Critical yielding rheology: from externally deformed glasses to active systems

TL;DR

This study uses simulations to explore the yielding transition in disordered materials and active systems, revealing differences in critical behavior and universality classes under various loading conditions.

Contribution

It provides the first detailed comparison of yielding behavior in passive and active disordered systems, highlighting different critical exponents and universality classes.

Findings

A Herschel-Bulkley law is observed in both scenarios.

Different critical exponents suggest different universality classes.

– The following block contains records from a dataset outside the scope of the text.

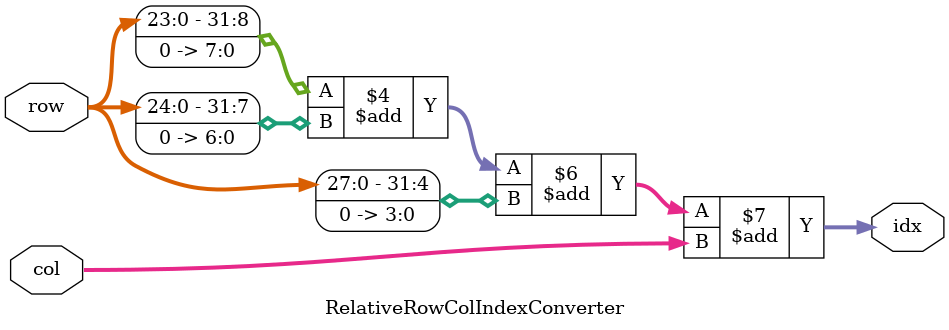
<source format=v>
module MandelbrotComputer
(
    input clock,
    input reset_n,

    input zoom_in,
    input zoom_out,

    input pan_up, 
    input pan_down,
    input pan_left,
    input pan_right,

    input [9:0] vga_row_in,
    input [9:0] vga_col_in,

    output [23:0] vram_out
);
    localparam DEFAULT_HEIGHT = 64'h3FF8000000000000;   /* 2.0 */
    localparam DEFAULT_WIDTH = 64'h4000000000000000;    /* 1.5 */
    localparam VGA_BLACK = 24'hFFFFFF;

    /* Head module - ResolutionTranslationCache                               */
    /* ---------------------------------------------------------------------- */
    /* Fans out results to four cell workers, each of which works on a quad.  */
    /* of the screen.                                                         */
    wire [3:0] rtc_read_req;
    wire [3:0] rtc_ready_for_read;

    wire [67:0] rtc_idx_out;
    wire [255:0] rtc_x0_out;
    wire [255:0] rtc_y0_out;

    wire [16:0] idx_fan[0:3];
    wire [63:0] x0_fan[0:3];
    wire [63:0] y0_fan[0:3];

    assign { x0_fan[3], x0_fan[2], x0_fan[1], x0_fan[0] } = rtc_x0_out;
    assign { y0_fan[3], y0_fan[2], y0_fan[1], y0_fan[0] } = rtc_y0_out;
    assign { idx_fan[3], idx_fan[2], idx_fan[1], idx_fan[0] } = rtc_idx_out; 

    /* View Controller for input centers and width / height                  */
    /*---------------------------------------------------------------------- */
    wire [63:0] width, height, x_center, y_center;

    ViewController view_controller
    (
        .clock(clock),
        .reset_n(reset_n),

        .pan_up(pan_up),
        .pan_down(pan_down),
        .pan_left(pan_left),
        .pan_right(pan_right),

        .zoom_in(zoom_in),
        .zoom_out(zoom_out),

        .x_center(x_center),
        .y_center(y_center),

        .width(width),
        .height(height)
    );

    ResolutionTranslationCache rtc
    (
        .clock(clock),
        .reset_n(reset_n),

        .x_center_in(x_center),
        .y_center_in(y_center),
        .width_in(width),
        .height_in(height),

        .read_req(rtc_read_req),
        .ready_for_read(rtc_ready_for_read),

        .idx_out(rtc_idx_out),
        .x0_out(rtc_x0_out),
        .y0_out(rtc_y0_out)
    );

    /* Final selector - partitions screen into four quads and determines what */
    /* quad and what index to use in that quad.                               */
    /* ---------------------------------------------------------------------- */

    wire [7:0] iter_from_workers[0:3];
    wire [1:0] quad_select;
    wire [16:0] vga_read_idx;
    wire vga_out_of_bounds;

    VGARowColToIndexConverter converter
    (
        .vga_row(vga_row_in),
        .vga_col(vga_col_in),

        .out_of_bounds(vga_out_of_bounds),
        .quad_select(quad_select),
        .idx_out(vga_read_idx)
    );

    assign vram_out = vga_out_of_bounds 
        ? VGA_BLACK : { 6{ iter_from_workers[quad_select][7:4] } };

    /* Cell Workers - one for each corner                                     */
    /* ---------------------------------------------------------------------- */
    generate
        genvar i;
        for (i = 0; i < 4; i = i + 1) begin: cell_worker_block
            CellWorker worker
            (
                .clock(clock),
                .reset_n(reset_n),

                .iter_idx_in(vga_read_idx),
                .rtc_poll_ready(rtc_ready_for_read[i]),

                .idx_from_rtc(idx_fan[i]),
                .x0_from_rtc(x0_fan[i]),
                .y0_from_rtc(y0_fan[i]),

                .rtc_read(rtc_read_req[i]),
                .iter_out(iter_from_workers[i])
            );
        end
    endgenerate

    integer dbg_i;
    reg [3:0] rtc_read_req_saved;
    always @(posedge clock) begin
        rtc_read_req_saved <= rtc_read_req;
        for (dbg_i = 0; dbg_i < 4; dbg_i = dbg_i + 1)
            if (rtc_read_req_saved[dbg_i])
                $display("[%d] Sending to CW[%d] <x0=%f, y0=%f> [idx=0x%05x]",
                    $time, dbg_i, 
                    $bitstoreal(x0_fan[dbg_i]),
                    $bitstoreal(y0_fan[dbg_i]),
                    idx_fan[dbg_i]);
    end

endmodule

module VGARowColToIndexConverter
(
    input [9:0] vga_row,
    input [9:0] vga_col,

    output out_of_bounds,
    output [1:0] quad_select,
    output [16:0] idx_out
);

    wire [31:0] vga_row_ext, vga_col_ext;
    assign vga_row_ext = { { 22{ 1'b0 } }, vga_row }; 
    assign vga_col_ext = { { 22{ 1'b0 } }, vga_col }; 

    assign out_of_bounds = vga_row_ext >= 32'd600 || vga_col_ext >= 32'd800;

    wire inv_row, inv_col;
    assign inv_row = vga_row_ext < 32'd300;
    assign inv_col = vga_col_ext < 32'd400;

    wire [31:0] offset_row, offset_col;
    assign offset_row = vga_row_ext - 32'd300;
    assign offset_col = vga_col_ext - 32'd400;

    wire [31:0] inverted_offset_row, inverted_offset_col;
    assign inverted_offset_row = 32'd299 - vga_row_ext;
    assign inverted_offset_col = 32'd399 - vga_col_ext;

    assign quad_select = out_of_bounds ? 2'd0 : 
        vga_col_ext <  32'd400 && vga_row_ext <  32'd300 ? 2'd1 :
        vga_col_ext >= 32'd400 && vga_row_ext <  32'd300 ? 2'd2 :
        vga_col_ext <  32'd400 && vga_row_ext >= 32'd300 ? 2'd3 :
        vga_col_ext >= 32'd400 && vga_row_ext >= 32'd300 ? 2'd0 : 2'dx;

    wire [31:0] relative_row, relative_col;
    assign relative_row = inv_row ? inverted_offset_row : offset_row;
    assign relative_col = inv_col ? inverted_offset_col : offset_col;

    wire [31:0] idx_ext;
    RelativeRowColIndexConverter converter
    (
        .row(relative_row),
        .col(relative_col),
        .idx(idx_ext)
    );

    assign idx_out = idx_ext[16:0];

endmodule

module RelativeRowColIndexConverter
(
    input [31:0] row, 
    input [31:0] col,
    output [31:0] idx
);
    /* idx = (row * 400) + col */
    assign idx = (row << 8) + (row << 7) + (row << 4) + col;

endmodule
</source>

Active systems show a vanishing liquid regime near the jamming point.

Abstract

In the last decade many research efforts have been focused on understanding the rheology of disordered materials, and several theoretical predictions have been put forward regarding their yielding behavior. Nevertheless, not many experiments nor molecular dynamics simulations were dedicated to testing those theoretical predictions. Here we use computer simulations to study the yielding transition under two different loading schemes: standard simple shear dynamics, and self-propelled, dense active systems. In the active systems a yielding transition is observed as expected, when the self-propulsion is increased. However, the range of self-propulsions in which a pure liquid regime exist appears to vanish upon approaching the so-called "jamming point" at which solidity of soft-sphere packings is lost. Such an "active yielding" transition shares similarities with the generic yielding transition for shear flows. A Herschel-Bulkley law is observed in both loading scenarios, with a clear difference in the critical scaling exponents between the two, suggesting the existent of different universality classes for the yielding transition under different driving conditions. In addition, we present direct measurements of length and time scales for both driving scenarios. A comparison with theoretical predictions from recent literature reveals poor agreement with our numerical results.